Betrachten wir für einen Moment, wie Jesus den Menschen in Not zu Hilfe kommt. Die Menschen um ihn erfahren das und rufen staunend aus: „Er hat alles gut gemacht; er macht, dass die Tauben hören und die Stummen sprechen“.

Jesus blickt immer voller Erbarmen auf den Bedürftigen. Jesus blickt voller Liebe auf den Leidenden: auf den, der einen Umstand in seinem Leben nicht versteht; auf den, der unter etwas leidet, das er als Ungerechtigkeit empfindet; auf den, der verzweifelt ist, weil er nicht weiß, wie sein Leben weitergehen soll, ...

Die Antwort Gottes auf Menschen, die leiden, ist ein Blick der Barmherzigkeit. Er sagt zu uns „Effeta“, das heißt: „Öffne dich“. Öffne dich für Gottes Liebe, öffne dich für seine Vergebung, öffne dich für sein liebevolles Handeln.

Der heilige Josefmaria dachte gerne daran, dass alle Wunder der Welt nichts sind im Vergleich zur Liebe Gottes: „Kann es sein, dass wir ungerührt bleiben von dieser unermesslichen Liebe Gottes?"

Gott tut große Dinge in unserem Leben. Die Geheilten, von denen das Evangeliums in einem Abschnitt erzählt, waren sich dessen völlig bewusst und gehorchten nicht der Aufforderung Jesu, darüber zu schweigen. Wir hingegen erkennen vielleicht nicht die großen Wunder, die die Liebe Gottes in unserem Leben wirkt.
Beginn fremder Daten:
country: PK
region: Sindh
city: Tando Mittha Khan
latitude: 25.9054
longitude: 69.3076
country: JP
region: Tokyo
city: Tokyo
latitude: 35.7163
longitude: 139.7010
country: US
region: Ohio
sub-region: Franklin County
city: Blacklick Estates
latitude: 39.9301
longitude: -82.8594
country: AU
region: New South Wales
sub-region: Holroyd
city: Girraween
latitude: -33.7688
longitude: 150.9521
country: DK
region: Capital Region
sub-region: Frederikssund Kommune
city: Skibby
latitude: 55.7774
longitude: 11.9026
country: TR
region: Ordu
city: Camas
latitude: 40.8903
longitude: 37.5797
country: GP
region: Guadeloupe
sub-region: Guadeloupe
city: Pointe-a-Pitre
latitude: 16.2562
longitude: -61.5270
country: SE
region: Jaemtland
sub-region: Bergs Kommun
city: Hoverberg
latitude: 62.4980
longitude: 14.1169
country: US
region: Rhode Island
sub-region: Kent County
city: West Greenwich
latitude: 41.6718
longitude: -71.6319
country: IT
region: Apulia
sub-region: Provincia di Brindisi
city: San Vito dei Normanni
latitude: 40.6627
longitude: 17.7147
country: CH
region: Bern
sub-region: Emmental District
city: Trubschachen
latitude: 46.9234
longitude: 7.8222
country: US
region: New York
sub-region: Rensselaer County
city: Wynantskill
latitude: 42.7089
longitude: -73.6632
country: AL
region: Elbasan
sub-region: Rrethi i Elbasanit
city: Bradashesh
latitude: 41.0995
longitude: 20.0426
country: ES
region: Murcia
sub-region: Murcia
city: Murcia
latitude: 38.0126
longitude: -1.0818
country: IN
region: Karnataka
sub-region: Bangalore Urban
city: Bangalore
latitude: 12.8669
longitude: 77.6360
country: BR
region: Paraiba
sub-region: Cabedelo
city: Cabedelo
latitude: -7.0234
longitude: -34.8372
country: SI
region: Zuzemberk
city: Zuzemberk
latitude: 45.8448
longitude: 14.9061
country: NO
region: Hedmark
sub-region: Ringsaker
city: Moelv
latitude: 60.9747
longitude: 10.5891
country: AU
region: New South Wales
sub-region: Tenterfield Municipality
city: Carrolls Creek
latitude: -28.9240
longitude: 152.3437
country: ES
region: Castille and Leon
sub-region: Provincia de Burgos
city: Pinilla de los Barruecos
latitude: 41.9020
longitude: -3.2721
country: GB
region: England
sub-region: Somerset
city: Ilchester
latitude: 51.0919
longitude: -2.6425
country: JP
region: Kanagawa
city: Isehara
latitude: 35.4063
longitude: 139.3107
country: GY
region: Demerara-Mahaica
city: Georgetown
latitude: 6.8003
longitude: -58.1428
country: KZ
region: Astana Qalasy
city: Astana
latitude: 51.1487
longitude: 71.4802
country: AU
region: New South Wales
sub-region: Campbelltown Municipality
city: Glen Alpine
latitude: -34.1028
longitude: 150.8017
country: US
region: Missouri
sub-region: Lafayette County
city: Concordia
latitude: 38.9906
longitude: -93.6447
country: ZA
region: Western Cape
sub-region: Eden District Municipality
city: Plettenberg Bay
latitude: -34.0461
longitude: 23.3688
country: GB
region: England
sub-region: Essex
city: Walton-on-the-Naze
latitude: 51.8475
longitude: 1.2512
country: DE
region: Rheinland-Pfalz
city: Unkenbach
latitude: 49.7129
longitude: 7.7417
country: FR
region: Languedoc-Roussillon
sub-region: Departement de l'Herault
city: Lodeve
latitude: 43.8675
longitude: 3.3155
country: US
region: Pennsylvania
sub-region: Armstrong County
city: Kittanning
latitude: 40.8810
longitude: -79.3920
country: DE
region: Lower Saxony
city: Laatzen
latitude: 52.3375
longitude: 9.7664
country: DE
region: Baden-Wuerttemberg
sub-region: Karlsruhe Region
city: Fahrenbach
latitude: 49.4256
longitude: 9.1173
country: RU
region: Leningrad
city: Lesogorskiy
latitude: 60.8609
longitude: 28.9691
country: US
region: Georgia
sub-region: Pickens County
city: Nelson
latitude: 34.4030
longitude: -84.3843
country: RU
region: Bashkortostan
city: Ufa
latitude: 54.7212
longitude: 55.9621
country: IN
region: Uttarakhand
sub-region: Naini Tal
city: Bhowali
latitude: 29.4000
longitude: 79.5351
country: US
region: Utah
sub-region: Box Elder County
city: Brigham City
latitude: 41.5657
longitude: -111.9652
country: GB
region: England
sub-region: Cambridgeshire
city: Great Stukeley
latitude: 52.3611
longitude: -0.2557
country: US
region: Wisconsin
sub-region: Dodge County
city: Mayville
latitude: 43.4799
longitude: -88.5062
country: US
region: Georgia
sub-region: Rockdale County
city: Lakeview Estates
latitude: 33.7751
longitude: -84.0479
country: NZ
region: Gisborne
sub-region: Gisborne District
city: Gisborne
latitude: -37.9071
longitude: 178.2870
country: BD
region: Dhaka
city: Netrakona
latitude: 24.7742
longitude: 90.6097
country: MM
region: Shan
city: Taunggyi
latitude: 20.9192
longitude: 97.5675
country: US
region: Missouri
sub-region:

Versuchen wir, diese barmherzige Haltung Jesu nachzuahmen, diese Haltung, allen Menschen in Not zu helfen. Papst Franziskus spricht von einer „Kultur der Begegnung“. Zuzugehen auf die Bedürfnisse der anderen, denen zuzuhören, die ein offenes Ohr brauchen, jene zu begleiten, die alleine sind.

Das größte Hindernis ist unser eigener Egoismus, nur auf uns selbst zu schauen und die Bedürfnisse unserer Mitmenschen nicht wahrzunehmen. Wir dürfen niemanden ausschließen, niemanden verurteilen. Haben wir keine Vorurteile, denn damit schaden wir unserem Nächsten und schließen ihn aus.

Bitten wir den Herrn, dass er uns seinen barmherzigen Blick schenkt, um so immer den bedürftigen Menschen um uns helfen zu können.